For the entries below, the expected answer is the line with "vfov_deg: 37.7", the line with "exposure_s: 1/60", and every line between them, exactly as written, and nothing more.
★ ★ ★ ★ ★
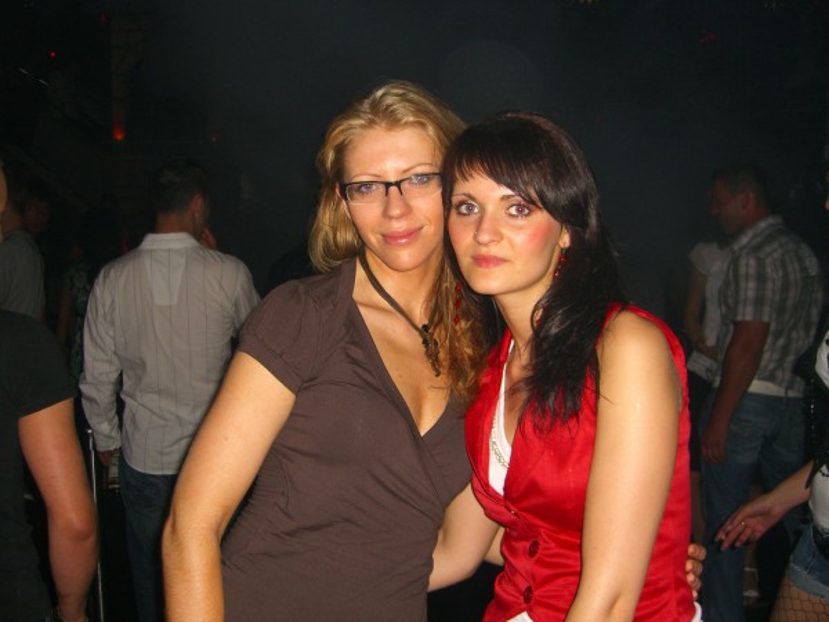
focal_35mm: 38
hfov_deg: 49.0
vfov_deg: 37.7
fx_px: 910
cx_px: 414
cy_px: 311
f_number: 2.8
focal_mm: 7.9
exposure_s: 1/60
★ ★ ★ ★ ★
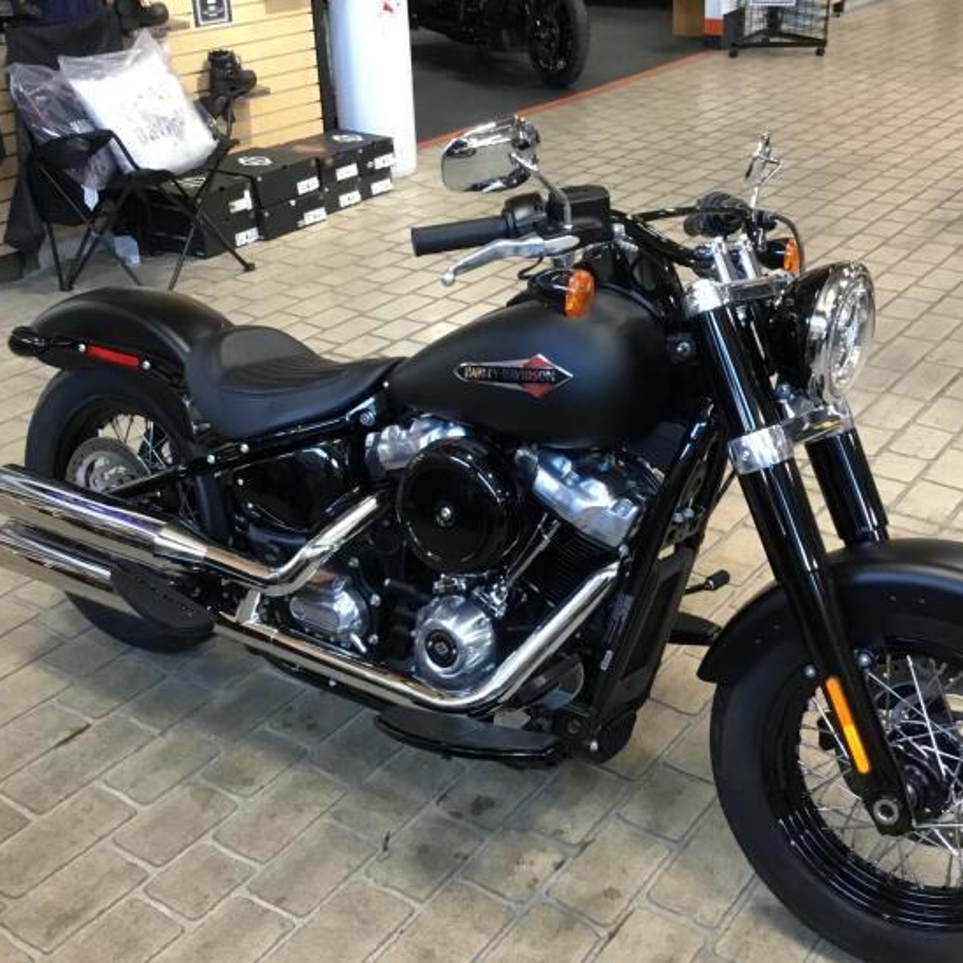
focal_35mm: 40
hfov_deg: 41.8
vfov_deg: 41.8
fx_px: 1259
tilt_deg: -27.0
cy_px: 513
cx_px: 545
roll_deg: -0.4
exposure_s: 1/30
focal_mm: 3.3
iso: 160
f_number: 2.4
★ ★ ★ ★ ★
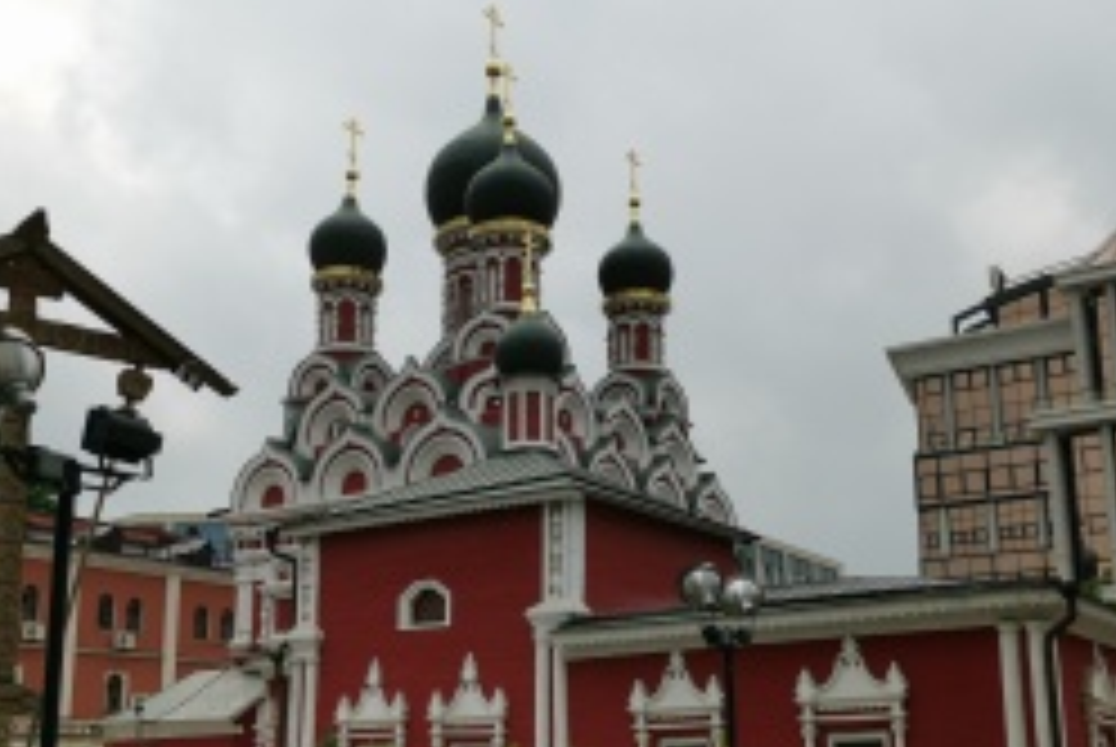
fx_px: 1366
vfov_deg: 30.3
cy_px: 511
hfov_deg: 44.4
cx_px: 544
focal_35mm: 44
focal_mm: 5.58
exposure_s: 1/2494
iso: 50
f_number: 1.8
★ ★ ★ ★ ★
_Output_
vfov_deg: 37.7
fx_px: 910
cx_px: 414
cy_px: 311
f_number: 2.8
focal_mm: 7.9
exposure_s: 1/60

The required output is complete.